Sammathame () is a 2022 Indian Telugu-language romantic comedy film written and directed by Gopinath Reddy. The film stars Kiran Abbavaram, Chandini Chowdary and Goparaju Ramana with music composed by Shekar Chandra.

Sammathame was theatrically released on 24 June 2022.

Plot 
The film revolves around Krishna (Kiran Abbavaram) being desperate to get married. He moves to Hyderabad in search of a bride and stumbles across Sanvi (Chandini Chowdary).
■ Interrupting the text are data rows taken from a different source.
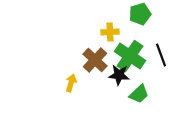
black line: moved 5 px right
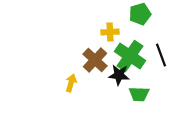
green trapezoid: rotated 45 degrees clockwise
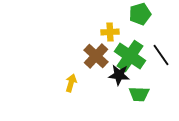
black line: rotated 15 degrees counterclockwise
brown cross: moved 1 px right, 4 px up
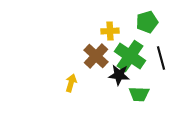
green pentagon: moved 7 px right, 8 px down
yellow cross: moved 1 px up
black line: moved 3 px down; rotated 20 degrees clockwise
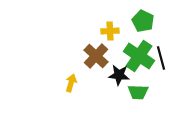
green pentagon: moved 4 px left, 1 px up; rotated 30 degrees counterclockwise
green cross: moved 9 px right
green trapezoid: moved 1 px left, 2 px up
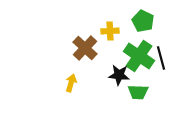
brown cross: moved 11 px left, 8 px up
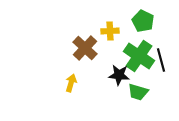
black line: moved 2 px down
green trapezoid: rotated 15 degrees clockwise
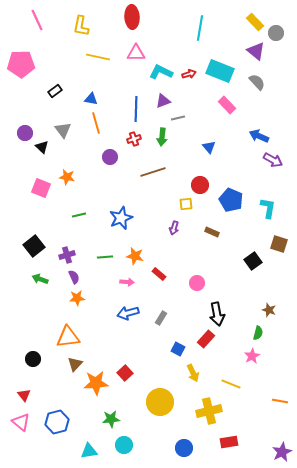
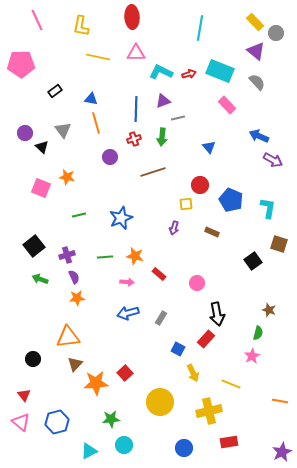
cyan triangle at (89, 451): rotated 18 degrees counterclockwise
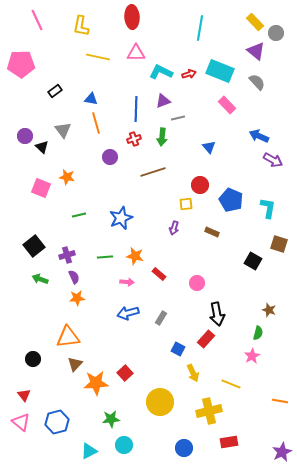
purple circle at (25, 133): moved 3 px down
black square at (253, 261): rotated 24 degrees counterclockwise
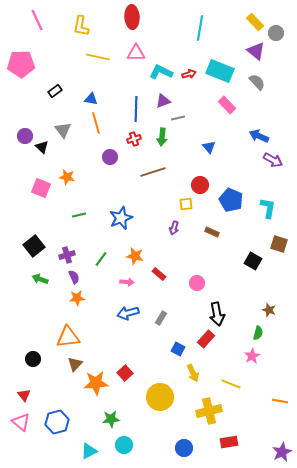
green line at (105, 257): moved 4 px left, 2 px down; rotated 49 degrees counterclockwise
yellow circle at (160, 402): moved 5 px up
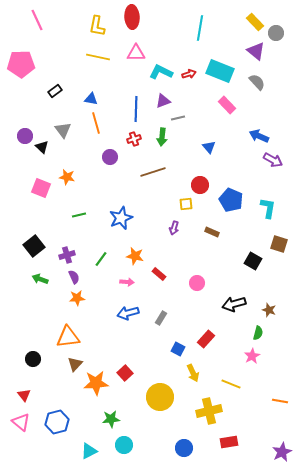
yellow L-shape at (81, 26): moved 16 px right
black arrow at (217, 314): moved 17 px right, 10 px up; rotated 85 degrees clockwise
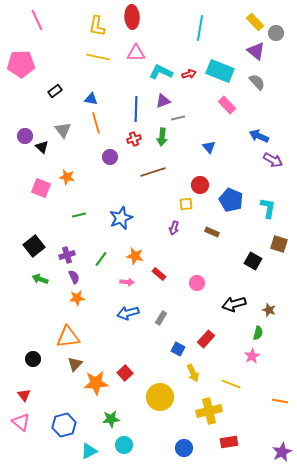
blue hexagon at (57, 422): moved 7 px right, 3 px down
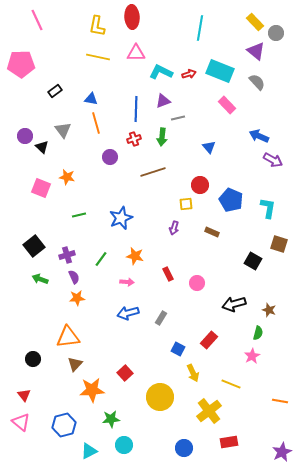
red rectangle at (159, 274): moved 9 px right; rotated 24 degrees clockwise
red rectangle at (206, 339): moved 3 px right, 1 px down
orange star at (96, 383): moved 4 px left, 7 px down
yellow cross at (209, 411): rotated 25 degrees counterclockwise
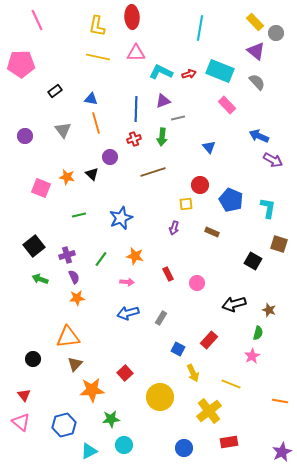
black triangle at (42, 147): moved 50 px right, 27 px down
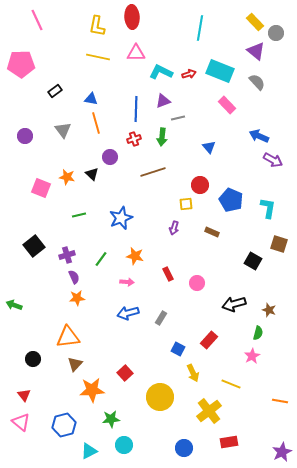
green arrow at (40, 279): moved 26 px left, 26 px down
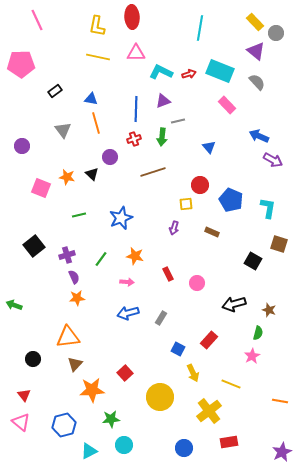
gray line at (178, 118): moved 3 px down
purple circle at (25, 136): moved 3 px left, 10 px down
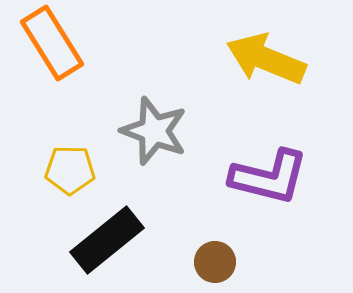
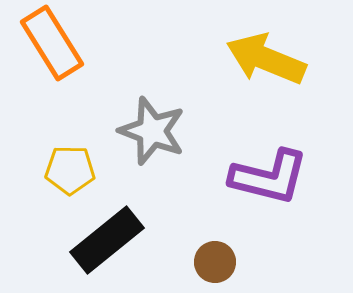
gray star: moved 2 px left
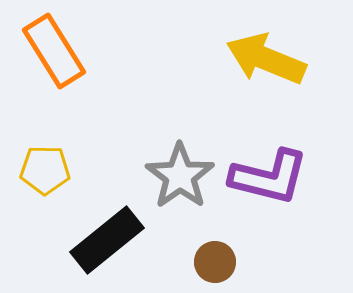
orange rectangle: moved 2 px right, 8 px down
gray star: moved 28 px right, 45 px down; rotated 16 degrees clockwise
yellow pentagon: moved 25 px left
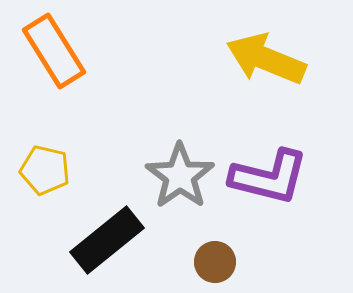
yellow pentagon: rotated 12 degrees clockwise
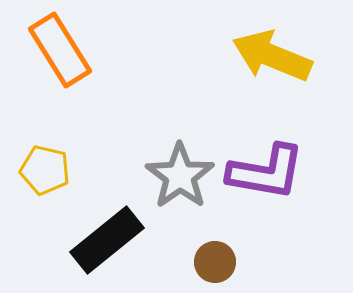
orange rectangle: moved 6 px right, 1 px up
yellow arrow: moved 6 px right, 3 px up
purple L-shape: moved 3 px left, 5 px up; rotated 4 degrees counterclockwise
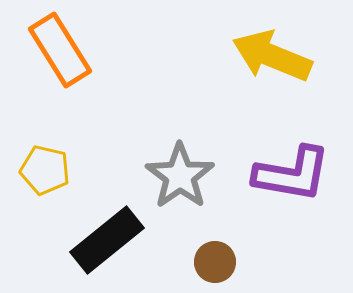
purple L-shape: moved 26 px right, 2 px down
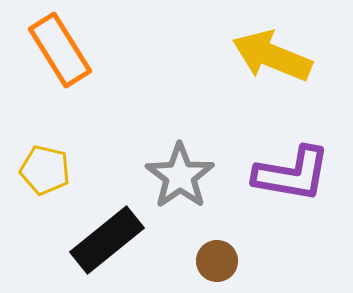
brown circle: moved 2 px right, 1 px up
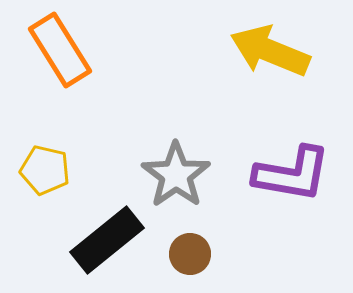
yellow arrow: moved 2 px left, 5 px up
gray star: moved 4 px left, 1 px up
brown circle: moved 27 px left, 7 px up
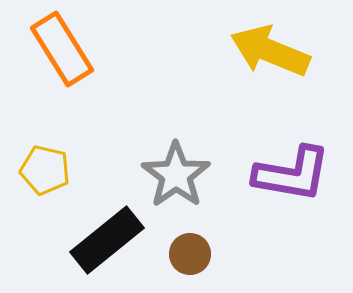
orange rectangle: moved 2 px right, 1 px up
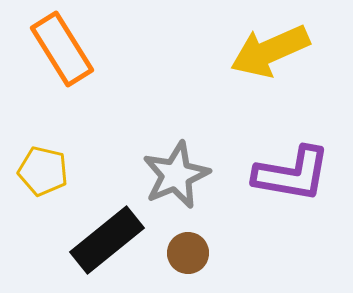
yellow arrow: rotated 46 degrees counterclockwise
yellow pentagon: moved 2 px left, 1 px down
gray star: rotated 12 degrees clockwise
brown circle: moved 2 px left, 1 px up
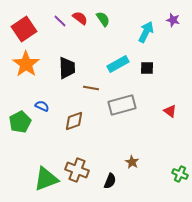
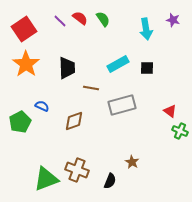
cyan arrow: moved 3 px up; rotated 145 degrees clockwise
green cross: moved 43 px up
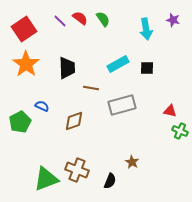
red triangle: rotated 24 degrees counterclockwise
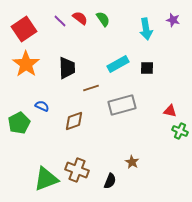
brown line: rotated 28 degrees counterclockwise
green pentagon: moved 1 px left, 1 px down
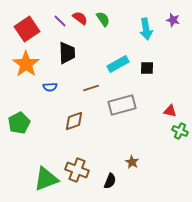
red square: moved 3 px right
black trapezoid: moved 15 px up
blue semicircle: moved 8 px right, 19 px up; rotated 152 degrees clockwise
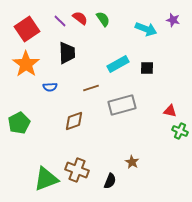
cyan arrow: rotated 60 degrees counterclockwise
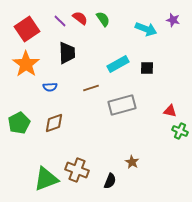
brown diamond: moved 20 px left, 2 px down
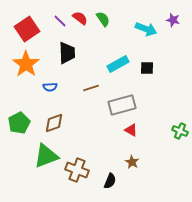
red triangle: moved 39 px left, 19 px down; rotated 16 degrees clockwise
green triangle: moved 23 px up
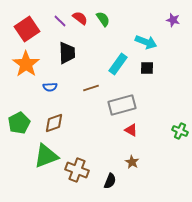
cyan arrow: moved 13 px down
cyan rectangle: rotated 25 degrees counterclockwise
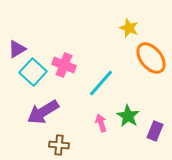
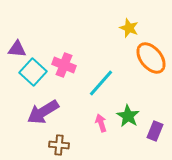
purple triangle: rotated 36 degrees clockwise
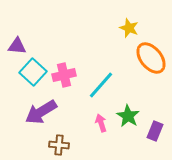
purple triangle: moved 3 px up
pink cross: moved 10 px down; rotated 35 degrees counterclockwise
cyan line: moved 2 px down
purple arrow: moved 2 px left
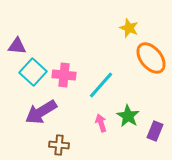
pink cross: rotated 20 degrees clockwise
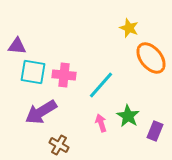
cyan square: rotated 32 degrees counterclockwise
brown cross: rotated 24 degrees clockwise
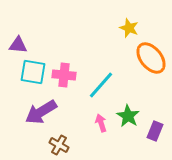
purple triangle: moved 1 px right, 1 px up
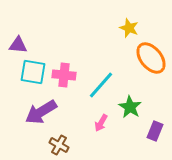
green star: moved 2 px right, 9 px up
pink arrow: rotated 132 degrees counterclockwise
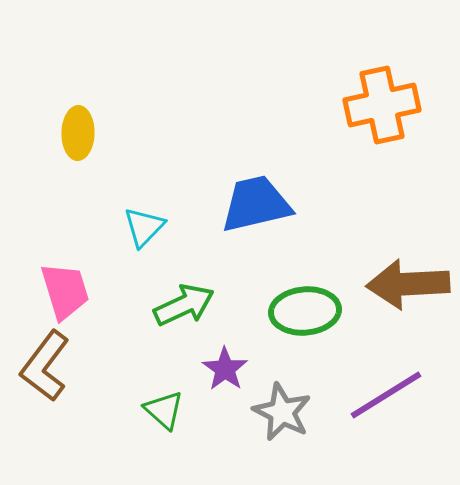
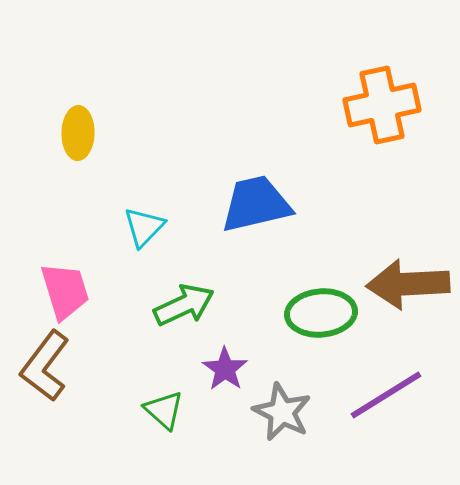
green ellipse: moved 16 px right, 2 px down
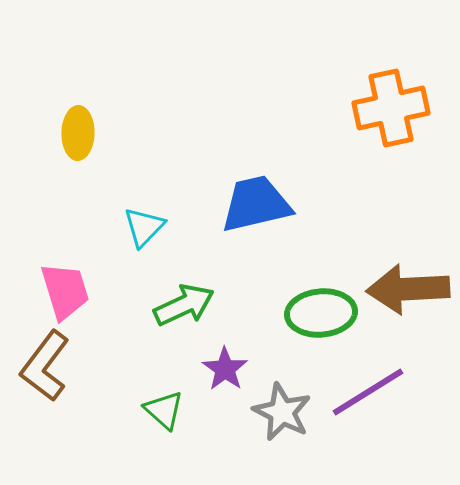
orange cross: moved 9 px right, 3 px down
brown arrow: moved 5 px down
purple line: moved 18 px left, 3 px up
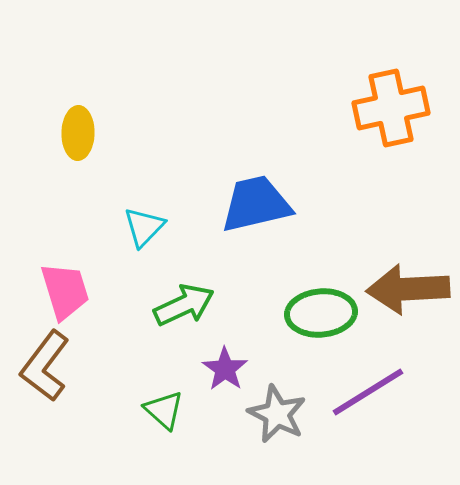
gray star: moved 5 px left, 2 px down
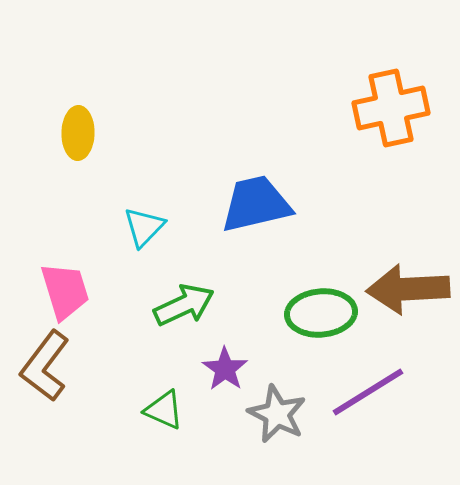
green triangle: rotated 18 degrees counterclockwise
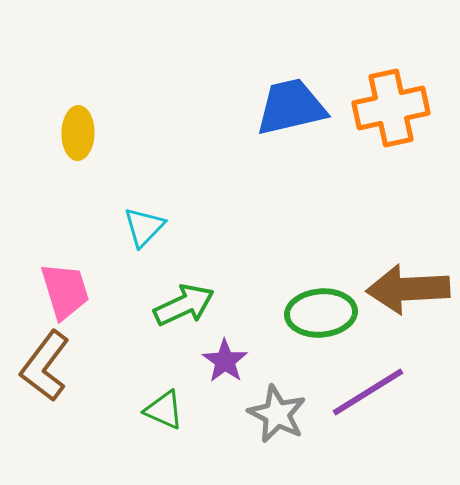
blue trapezoid: moved 35 px right, 97 px up
purple star: moved 8 px up
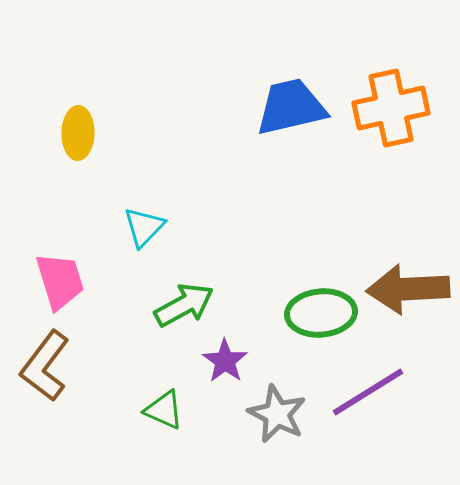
pink trapezoid: moved 5 px left, 10 px up
green arrow: rotated 4 degrees counterclockwise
The rest of the movie is about how the lead pair overcome their differences and falls in love.

Cast 
Kiran Abbavaram as Krishna
Chandini Chowdary as Saanvi
Goparaju Ramana as Krishna's father
Saptagiri as Music director
Saddam Hussain
Chammak Chandra as Astrologer
Siva Narayana as Saanvi's father
Sithara as Krishna's mother
Duvvasi Mohan as Bus Conductor 
Mottai Rajendran as Assistant of Music Director

Production and release 
Nearly 80% of the shoot was completed by June 2021. The film was theatrically released on 24 June 2022.

Music 
The film's soundtrack is composed by Shekar Chandra. The first song "Krishna and Satyabhama" was released in November 2021.

Reception 
Reviewing the film for The Hindu, Sangeetha Devi Dundoo stated Sammathame was a "middling urban romance that saves its best for the final portions." Dundoo felt that the film could have been more enjoyable with a better writing. Arvind V of Pinkvilla compared Sammathame with Orange (2010), writing "Despite the wafer-thin storyline and a whole lot of flat elements, 'Sammathame' has a respectable climax." In a more critical review, Murali Krishna CH of The New Indian Express called it a "haphazardly mounted film that fails to appeal."